WHAT IS BEING ASKED → Would you go through the records below and copy each line with the string "cystadenocarcinoma"?

MATERIAL SHOWN →
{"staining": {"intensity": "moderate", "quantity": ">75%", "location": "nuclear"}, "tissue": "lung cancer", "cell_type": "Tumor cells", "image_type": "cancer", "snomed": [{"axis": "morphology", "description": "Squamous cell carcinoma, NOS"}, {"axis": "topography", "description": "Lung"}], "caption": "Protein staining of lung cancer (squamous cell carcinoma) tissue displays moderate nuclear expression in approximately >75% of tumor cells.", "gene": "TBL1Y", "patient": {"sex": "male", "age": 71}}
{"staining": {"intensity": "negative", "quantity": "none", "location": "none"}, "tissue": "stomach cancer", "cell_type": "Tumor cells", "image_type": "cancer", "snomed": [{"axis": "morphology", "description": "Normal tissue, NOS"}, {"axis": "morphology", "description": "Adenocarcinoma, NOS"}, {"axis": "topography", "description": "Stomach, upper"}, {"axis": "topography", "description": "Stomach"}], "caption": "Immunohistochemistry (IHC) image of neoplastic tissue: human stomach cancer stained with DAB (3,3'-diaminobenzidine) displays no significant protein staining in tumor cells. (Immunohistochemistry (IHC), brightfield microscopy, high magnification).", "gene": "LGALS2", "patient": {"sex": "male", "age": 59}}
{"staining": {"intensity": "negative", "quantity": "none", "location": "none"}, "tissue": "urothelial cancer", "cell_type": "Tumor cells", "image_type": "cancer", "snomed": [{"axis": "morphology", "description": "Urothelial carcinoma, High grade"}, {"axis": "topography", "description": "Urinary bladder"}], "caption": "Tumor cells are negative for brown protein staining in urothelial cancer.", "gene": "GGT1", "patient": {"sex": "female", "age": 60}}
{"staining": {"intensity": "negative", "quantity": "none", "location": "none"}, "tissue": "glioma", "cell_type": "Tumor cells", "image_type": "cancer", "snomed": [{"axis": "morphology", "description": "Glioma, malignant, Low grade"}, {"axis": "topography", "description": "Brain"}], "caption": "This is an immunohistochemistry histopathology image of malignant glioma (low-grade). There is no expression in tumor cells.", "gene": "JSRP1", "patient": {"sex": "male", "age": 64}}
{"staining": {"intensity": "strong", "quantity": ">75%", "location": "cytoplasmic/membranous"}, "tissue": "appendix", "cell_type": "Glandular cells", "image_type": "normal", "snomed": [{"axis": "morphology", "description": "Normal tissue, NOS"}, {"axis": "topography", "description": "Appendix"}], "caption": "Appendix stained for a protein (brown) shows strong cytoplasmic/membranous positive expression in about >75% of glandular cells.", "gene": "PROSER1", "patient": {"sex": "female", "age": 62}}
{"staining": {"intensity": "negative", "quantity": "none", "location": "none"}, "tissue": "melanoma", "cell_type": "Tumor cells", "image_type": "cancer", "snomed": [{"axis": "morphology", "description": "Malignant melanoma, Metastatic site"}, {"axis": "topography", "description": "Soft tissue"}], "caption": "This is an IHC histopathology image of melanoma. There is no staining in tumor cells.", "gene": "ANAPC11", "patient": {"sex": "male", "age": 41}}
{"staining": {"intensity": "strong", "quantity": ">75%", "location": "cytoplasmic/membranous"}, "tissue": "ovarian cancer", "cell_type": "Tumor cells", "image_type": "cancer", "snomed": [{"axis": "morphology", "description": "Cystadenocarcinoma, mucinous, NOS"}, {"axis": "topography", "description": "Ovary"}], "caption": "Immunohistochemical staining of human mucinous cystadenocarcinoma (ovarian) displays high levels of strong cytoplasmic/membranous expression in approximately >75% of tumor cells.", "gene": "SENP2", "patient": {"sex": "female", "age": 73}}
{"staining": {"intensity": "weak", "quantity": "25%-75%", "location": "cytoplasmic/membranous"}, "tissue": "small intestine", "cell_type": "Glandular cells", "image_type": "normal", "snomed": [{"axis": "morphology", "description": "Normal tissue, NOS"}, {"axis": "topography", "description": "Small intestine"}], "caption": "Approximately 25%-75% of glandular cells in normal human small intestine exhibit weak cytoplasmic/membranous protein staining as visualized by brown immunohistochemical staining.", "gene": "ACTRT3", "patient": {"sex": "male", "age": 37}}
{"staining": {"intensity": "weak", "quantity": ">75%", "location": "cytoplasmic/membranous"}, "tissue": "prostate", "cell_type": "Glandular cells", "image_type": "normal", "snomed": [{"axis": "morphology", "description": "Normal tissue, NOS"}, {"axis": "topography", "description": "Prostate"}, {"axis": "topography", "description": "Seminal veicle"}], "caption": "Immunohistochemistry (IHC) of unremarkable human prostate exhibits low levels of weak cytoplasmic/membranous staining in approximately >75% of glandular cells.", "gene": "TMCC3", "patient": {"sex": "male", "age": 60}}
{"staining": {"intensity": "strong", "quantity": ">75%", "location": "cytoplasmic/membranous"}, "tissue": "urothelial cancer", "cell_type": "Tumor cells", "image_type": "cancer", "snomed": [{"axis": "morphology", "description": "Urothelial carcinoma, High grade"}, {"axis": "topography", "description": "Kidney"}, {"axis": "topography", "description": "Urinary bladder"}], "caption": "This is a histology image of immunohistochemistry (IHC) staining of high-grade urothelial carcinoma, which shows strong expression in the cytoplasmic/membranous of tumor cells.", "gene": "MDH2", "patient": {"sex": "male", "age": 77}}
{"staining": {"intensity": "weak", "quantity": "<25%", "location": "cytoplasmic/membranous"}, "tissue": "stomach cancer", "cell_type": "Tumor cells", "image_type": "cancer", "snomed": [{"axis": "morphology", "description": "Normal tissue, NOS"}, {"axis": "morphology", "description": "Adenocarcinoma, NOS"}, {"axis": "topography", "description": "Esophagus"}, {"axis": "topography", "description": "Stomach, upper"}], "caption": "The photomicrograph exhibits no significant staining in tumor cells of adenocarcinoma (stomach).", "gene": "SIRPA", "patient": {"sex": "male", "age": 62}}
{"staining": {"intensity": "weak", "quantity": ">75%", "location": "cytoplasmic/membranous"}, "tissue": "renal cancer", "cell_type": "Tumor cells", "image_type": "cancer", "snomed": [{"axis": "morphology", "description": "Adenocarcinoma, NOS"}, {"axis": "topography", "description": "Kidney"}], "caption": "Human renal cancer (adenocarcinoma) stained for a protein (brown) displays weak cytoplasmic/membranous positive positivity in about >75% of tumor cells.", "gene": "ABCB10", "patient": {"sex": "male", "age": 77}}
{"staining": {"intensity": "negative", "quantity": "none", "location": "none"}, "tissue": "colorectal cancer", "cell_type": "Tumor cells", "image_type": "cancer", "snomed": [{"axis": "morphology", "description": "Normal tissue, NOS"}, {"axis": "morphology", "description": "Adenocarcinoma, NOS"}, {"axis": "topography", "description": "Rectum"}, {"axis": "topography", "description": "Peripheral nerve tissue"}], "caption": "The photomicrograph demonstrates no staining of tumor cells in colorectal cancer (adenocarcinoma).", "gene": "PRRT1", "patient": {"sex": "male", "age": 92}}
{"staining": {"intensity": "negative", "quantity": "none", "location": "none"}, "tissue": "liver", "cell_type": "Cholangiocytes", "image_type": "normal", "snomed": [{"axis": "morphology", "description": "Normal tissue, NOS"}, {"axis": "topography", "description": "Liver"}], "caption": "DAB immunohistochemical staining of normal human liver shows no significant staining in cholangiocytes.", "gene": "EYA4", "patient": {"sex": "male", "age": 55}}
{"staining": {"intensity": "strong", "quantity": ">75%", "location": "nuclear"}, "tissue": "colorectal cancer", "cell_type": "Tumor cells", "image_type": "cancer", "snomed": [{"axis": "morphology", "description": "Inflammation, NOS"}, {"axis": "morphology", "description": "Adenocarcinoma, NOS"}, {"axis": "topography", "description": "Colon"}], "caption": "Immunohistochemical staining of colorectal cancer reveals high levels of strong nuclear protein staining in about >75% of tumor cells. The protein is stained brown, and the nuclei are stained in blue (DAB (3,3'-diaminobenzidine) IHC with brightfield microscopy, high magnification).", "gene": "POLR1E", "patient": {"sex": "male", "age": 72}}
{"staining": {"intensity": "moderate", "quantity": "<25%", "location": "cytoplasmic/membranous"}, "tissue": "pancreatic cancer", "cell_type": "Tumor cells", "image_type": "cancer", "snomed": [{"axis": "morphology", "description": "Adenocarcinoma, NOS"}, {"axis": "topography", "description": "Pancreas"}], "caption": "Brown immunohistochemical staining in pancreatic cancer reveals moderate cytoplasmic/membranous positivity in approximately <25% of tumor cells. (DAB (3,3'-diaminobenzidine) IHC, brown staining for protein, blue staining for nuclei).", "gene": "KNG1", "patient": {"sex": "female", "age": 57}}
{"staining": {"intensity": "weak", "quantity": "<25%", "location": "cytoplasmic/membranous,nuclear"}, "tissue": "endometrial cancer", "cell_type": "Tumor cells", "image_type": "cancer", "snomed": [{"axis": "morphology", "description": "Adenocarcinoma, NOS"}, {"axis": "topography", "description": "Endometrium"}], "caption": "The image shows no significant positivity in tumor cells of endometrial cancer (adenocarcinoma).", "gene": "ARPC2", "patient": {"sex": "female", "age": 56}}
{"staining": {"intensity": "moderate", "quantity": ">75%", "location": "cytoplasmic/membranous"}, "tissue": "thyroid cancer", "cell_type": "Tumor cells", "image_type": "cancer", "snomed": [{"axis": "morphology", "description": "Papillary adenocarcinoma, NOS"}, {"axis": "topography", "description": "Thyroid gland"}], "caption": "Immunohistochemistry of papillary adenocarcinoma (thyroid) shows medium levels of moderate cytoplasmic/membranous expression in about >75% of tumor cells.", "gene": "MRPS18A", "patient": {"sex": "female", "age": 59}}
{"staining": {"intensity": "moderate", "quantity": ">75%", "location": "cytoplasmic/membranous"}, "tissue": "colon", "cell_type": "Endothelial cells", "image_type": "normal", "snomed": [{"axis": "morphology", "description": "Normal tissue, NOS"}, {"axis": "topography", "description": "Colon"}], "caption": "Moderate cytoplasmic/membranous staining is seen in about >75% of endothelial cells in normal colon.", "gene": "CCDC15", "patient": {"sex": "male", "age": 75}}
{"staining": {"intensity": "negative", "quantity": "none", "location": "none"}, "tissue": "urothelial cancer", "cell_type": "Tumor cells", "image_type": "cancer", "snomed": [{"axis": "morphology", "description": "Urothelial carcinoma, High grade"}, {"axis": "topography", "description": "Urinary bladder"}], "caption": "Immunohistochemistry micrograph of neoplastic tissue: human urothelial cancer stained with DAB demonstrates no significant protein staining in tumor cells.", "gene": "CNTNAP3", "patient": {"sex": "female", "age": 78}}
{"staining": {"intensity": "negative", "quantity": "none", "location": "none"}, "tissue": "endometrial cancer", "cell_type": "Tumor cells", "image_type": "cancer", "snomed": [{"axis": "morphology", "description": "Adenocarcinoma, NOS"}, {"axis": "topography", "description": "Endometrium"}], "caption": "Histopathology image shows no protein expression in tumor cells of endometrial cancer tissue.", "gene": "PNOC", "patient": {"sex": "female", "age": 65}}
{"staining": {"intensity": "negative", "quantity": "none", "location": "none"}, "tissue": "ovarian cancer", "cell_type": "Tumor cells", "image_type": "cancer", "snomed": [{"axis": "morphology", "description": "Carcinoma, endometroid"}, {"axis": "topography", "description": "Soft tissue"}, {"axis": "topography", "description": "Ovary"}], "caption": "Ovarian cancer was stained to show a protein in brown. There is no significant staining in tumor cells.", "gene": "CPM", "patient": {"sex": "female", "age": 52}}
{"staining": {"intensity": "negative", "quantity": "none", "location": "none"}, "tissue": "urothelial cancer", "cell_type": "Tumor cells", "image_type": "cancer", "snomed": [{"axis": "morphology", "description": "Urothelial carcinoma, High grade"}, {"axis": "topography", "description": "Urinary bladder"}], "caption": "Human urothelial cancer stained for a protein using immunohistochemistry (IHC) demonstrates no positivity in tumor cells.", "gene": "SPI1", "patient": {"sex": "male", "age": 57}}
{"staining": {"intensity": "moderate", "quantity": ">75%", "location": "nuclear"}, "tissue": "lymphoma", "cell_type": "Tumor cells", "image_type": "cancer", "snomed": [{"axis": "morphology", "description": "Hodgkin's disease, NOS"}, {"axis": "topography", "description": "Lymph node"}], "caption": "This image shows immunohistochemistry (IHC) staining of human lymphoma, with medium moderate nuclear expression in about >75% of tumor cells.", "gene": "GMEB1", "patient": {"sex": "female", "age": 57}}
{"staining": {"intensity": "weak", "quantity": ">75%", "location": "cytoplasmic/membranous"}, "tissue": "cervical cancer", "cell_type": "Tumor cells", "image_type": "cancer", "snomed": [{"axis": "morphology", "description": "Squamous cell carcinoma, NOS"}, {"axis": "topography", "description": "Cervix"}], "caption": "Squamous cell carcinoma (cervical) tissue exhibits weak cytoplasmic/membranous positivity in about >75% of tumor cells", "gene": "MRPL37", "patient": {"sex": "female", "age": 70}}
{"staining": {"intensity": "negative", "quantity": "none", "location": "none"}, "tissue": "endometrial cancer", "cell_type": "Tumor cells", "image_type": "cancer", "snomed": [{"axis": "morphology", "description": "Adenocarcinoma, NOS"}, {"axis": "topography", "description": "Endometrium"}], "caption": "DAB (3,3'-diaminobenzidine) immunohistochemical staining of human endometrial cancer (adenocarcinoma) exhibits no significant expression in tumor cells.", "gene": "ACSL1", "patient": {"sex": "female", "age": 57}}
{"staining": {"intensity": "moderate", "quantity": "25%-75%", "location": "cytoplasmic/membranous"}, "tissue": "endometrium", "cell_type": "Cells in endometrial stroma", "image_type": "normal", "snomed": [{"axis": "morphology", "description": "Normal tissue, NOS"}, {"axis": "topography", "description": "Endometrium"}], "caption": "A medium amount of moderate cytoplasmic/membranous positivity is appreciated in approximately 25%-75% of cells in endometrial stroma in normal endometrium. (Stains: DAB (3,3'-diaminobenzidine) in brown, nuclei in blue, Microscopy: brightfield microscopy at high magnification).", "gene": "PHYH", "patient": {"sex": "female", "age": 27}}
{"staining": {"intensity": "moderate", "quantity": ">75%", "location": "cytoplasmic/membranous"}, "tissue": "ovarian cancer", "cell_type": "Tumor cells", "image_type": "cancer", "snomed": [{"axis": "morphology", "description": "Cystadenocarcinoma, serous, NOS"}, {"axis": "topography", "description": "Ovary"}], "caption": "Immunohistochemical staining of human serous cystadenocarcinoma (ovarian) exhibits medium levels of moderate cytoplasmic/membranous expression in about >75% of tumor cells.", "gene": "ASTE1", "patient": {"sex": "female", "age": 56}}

SOLUTION TO THIS EXERCISE →
{"staining": {"intensity": "strong", "quantity": ">75%", "location": "cytoplasmic/membranous"}, "tissue": "ovarian cancer", "cell_type": "Tumor cells", "image_type": "cancer", "snomed": [{"axis": "morphology", "description": "Cystadenocarcinoma, mucinous, NOS"}, {"axis": "topography", "description": "Ovary"}], "caption": "Immunohistochemical staining of human mucinous cystadenocarcinoma (ovarian) displays high levels of strong cytoplasmic/membranous expression in approximately >75% of tumor cells.", "gene": "SENP2", "patient": {"sex": "female", "age": 73}}
{"staining": {"intensity": "moderate", "quantity": ">75%", "location": "cytoplasmic/membranous"}, "tissue": "ovarian cancer", "cell_type": "Tumor cells", "image_type": "cancer", "snomed": [{"axis": "morphology", "description": "Cystadenocarcinoma, serous, NOS"}, {"axis": "topography", "description": "Ovary"}], "caption": "Immunohistochemical staining of human serous cystadenocarcinoma (ovarian) exhibits medium levels of moderate cytoplasmic/membranous expression in about >75% of tumor cells.", "gene": "ASTE1", "patient": {"sex": "female", "age": 56}}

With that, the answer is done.